One reason is the disappointment in Goldwater, who sold them out by becoming just a Republican. Goldwater has come “to represent a serious problem for conservatives,” according to Conservative Digest. Will Reagan follow the same pattern? His chosen vice-presidential candidate in 1976 was Senator Richard Schweiker, who then was considered a Republican liberal, and his running mate in 1980 is George Bush, an ornament of the trilateral establishment. On paper Reagan looks good on all the single issues, but he is perceived as too soft in practice, and too likely to turn over the business of government, as he did when governor of California, to “ordinary Republicans.” Paul Weyrich of the Committee for the Survival of a Free Congress, now a coordinator of new-right groups, told me: “I’m not enthused about Reagan-Bush but what alternative do we have? Reagan’s gut instincts are conservative but he doesn’t like conflict. He wants to get the liberals off his back.”

The single-issue people, the floating disaffected voters and their leaders, matter to Reagan. He needs their money and their votes. Once elected, could he do much to satisfy them? The problem is that their fantasies tend to cancel each other out. To make a significant tax cut, he would have to reduce the military spending that many powerful new-right and old-right groups now favor, because that is where most of the fat is in the federal budget. Since he couldn’t cut the military, he would have to increase taxes to balance the budget. There is nothing at all Reagan can do to stamp out homosexuality. Some of Anita Bryant’s people want federal money to set up counseling centers for homosexuals, but this would be another federal welfare program. He can put the weight of his office behind the stop-ERA movement, but its defeat will neither stem the trend toward divorce nor withdraw women from the labor force. And he could not encourage women to leave work without launching a vast program of family assistance. Reagan would have a hard time reconciling the gun lobby with the growing pressure from police groups for handgun control.

There is one longing he can satisfy when in office: the desire for more and bigger weapons. With “our” man in, nothing is likely to satisfy the new-right groups except an increase in the pace and the danger of the arms race. And these groups have very low tolerance for token measures, just as they are ready to turn on brothers like Goldwater who deviate in the slightest from the true faith.

As far as Jimmy Carter’s record is concerned, there seems little difference between his bumbling conservatism and Reagan’s more purposeful brand. There is a difference however in the voices these men will have to listen to. Carter, like all other Democratic presidents since the New Deal, will have to listen to the liberal wing of his party. He is contemptuous of it but he knows liberals have claims on him, and in international affairs at least some of them are now more likely to assert the claims of caution. Reagan must listen to a different set of voices, voices that are more moving, more insistent in their distress, and more implacable.

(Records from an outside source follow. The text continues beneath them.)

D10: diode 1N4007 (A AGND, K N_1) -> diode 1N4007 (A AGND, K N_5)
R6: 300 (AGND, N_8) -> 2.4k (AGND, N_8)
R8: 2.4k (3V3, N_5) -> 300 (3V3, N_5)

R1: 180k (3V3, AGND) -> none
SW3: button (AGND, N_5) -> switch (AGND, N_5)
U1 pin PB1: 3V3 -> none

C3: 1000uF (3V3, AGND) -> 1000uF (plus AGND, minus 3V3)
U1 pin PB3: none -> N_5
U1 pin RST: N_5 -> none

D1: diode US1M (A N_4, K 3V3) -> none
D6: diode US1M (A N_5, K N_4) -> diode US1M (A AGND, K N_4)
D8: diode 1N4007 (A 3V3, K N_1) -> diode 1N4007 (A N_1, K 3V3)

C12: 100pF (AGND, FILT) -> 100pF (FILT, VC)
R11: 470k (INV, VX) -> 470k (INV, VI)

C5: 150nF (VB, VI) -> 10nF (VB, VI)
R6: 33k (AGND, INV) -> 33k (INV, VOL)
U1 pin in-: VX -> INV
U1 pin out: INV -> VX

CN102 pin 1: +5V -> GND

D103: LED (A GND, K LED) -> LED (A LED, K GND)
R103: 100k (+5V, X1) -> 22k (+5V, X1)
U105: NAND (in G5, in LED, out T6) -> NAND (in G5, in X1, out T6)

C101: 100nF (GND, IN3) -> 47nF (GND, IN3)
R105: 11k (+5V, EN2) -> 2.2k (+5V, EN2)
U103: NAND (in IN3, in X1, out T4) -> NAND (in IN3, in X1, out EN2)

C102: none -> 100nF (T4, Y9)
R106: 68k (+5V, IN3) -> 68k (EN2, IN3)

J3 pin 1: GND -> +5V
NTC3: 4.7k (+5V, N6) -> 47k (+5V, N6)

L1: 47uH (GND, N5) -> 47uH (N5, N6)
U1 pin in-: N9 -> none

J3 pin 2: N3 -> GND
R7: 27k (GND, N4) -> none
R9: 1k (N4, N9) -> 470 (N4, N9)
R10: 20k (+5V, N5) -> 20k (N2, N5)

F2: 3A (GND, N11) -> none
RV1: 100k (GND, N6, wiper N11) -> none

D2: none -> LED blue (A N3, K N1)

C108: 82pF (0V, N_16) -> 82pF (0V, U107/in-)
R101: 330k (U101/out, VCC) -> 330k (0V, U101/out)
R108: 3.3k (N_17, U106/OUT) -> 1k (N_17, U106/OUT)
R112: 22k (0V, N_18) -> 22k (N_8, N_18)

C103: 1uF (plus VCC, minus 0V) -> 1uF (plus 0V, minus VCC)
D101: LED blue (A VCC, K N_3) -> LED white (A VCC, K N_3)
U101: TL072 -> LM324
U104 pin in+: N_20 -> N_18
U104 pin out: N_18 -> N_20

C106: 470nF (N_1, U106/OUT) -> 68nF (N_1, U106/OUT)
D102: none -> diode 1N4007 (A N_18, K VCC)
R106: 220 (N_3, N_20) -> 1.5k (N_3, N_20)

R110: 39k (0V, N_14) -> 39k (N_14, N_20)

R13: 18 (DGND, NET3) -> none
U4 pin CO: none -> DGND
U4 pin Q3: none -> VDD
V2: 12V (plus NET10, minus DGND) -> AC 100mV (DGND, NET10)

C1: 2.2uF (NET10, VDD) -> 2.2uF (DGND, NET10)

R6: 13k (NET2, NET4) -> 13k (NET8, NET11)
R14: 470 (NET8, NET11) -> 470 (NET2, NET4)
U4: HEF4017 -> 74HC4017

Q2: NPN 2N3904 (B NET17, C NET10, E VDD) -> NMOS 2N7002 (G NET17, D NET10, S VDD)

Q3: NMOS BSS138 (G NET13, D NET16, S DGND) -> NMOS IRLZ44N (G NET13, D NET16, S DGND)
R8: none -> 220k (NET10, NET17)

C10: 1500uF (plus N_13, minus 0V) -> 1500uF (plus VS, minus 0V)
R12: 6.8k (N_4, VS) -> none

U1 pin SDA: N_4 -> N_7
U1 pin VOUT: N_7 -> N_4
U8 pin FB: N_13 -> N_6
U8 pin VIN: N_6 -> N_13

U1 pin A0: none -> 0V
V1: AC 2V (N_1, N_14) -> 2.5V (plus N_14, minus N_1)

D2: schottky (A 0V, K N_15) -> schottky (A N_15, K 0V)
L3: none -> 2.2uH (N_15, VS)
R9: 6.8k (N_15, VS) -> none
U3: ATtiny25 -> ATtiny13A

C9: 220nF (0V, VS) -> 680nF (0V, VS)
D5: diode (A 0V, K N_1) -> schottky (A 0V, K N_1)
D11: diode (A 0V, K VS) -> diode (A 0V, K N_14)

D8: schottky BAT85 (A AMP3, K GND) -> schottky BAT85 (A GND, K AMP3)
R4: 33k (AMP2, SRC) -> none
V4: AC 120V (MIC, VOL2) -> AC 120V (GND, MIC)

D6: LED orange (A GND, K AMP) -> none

One thing he can do for them is to increase the weight of armaments and the likelihood of war. Carter may stumble into such a war, but the logic of Reagan’s support may impel him toward the use of military force. Carter, to be sure, has again and again yielded to pressure from the arms lobby: witness the MX missile. There is little to be said for his four years. But there is a real and unsavory choice in this election over who is more likely to take the wilder risks.